The French war department had completed the Thiers wall – including fortifications, a dry moat, a Rue Militaire and a large berm – around 1840. In 1859, the military engineering service gave conditional control to the Paris city council. The expansion of the land area of Paris in 1860, by annexing bordering communities, created a situation where everything within the Thiers wall was Paris and everything without was not. The Thiers wall, with its accompanying berm and moat, led to a profound disruption and complication of the synergistic relationship between Paris and its suburbs.

Paris city council started upgrading and conversion of some sections of the Rue Militaire into boulevards in 1861, with the (yet unnamed) Boulevard de l'Amiral-Bruix one of the first stretches to open. In 1864, the boulevard was named after Jean Lannes (1769–1809), Duke of Montebello, Prince of Siewierz and Marshal of France. Each section of the upgraded Rue Militaire was then named for a marshal of the First French Empire (1804–1814) who served under Napoleon, leading to the entire ring being collectively called the Boulevards of the Marshals. The Boulevards of the Marshals concept was almost fully realized by 1932, with the original 19 boulevards named for Lefebvre or one of his fellow First Empire marshals.
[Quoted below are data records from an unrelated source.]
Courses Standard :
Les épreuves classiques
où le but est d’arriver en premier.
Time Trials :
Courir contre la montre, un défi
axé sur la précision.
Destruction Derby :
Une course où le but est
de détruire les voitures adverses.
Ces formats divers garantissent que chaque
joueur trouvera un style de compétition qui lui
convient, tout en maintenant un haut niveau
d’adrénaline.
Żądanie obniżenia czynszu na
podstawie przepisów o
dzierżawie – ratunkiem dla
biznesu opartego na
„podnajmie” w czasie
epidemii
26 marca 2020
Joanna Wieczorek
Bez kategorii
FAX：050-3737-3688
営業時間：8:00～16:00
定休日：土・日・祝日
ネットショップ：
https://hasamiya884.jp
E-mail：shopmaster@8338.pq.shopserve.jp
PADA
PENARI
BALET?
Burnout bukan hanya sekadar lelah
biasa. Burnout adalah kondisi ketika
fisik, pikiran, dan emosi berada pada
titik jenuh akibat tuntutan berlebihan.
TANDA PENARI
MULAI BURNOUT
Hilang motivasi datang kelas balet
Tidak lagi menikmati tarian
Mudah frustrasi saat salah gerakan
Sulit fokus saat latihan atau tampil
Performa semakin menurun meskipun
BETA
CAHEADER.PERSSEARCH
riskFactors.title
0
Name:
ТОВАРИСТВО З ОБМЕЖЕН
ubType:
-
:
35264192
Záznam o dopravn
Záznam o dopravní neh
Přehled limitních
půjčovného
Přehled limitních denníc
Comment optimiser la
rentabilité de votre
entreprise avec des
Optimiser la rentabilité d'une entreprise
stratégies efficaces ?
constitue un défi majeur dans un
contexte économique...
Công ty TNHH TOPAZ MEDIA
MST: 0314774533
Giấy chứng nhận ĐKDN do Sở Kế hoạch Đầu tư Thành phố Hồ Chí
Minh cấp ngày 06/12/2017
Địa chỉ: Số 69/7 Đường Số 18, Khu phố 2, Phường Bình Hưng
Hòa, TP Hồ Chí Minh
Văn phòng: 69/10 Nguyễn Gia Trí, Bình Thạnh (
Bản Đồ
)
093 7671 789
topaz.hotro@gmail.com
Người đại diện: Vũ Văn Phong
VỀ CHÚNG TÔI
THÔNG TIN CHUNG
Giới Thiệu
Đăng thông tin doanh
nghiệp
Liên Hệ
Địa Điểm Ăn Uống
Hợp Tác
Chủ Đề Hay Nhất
In 1932, Paris chose to recognize the famed French Admiral Étienne Eustache Bruix (1759–1805) by renaming a portion of Boulevard Lannes as Boulevard de l'Amiral-Bruix. Bruix, who was a Vice admiral and had resigned as Minister of the Navy in July 1799, was one of Napoleon's confidants during the planning of the November 1799 Coup of 18 Brumaire. After seizing power, Napoleon promoted Bruix to admiral, and later appointed him as Conseiller d'État. This is one of only three Boulevards of the Marshals which do not bear the name of a marshal of France.

The final two sections of the Boulevards of the Marshals (named for 20th century generals Jean Simon and Martial Henri Valin), bringing the total to 22 and closing the ring, would not be completed until 2005.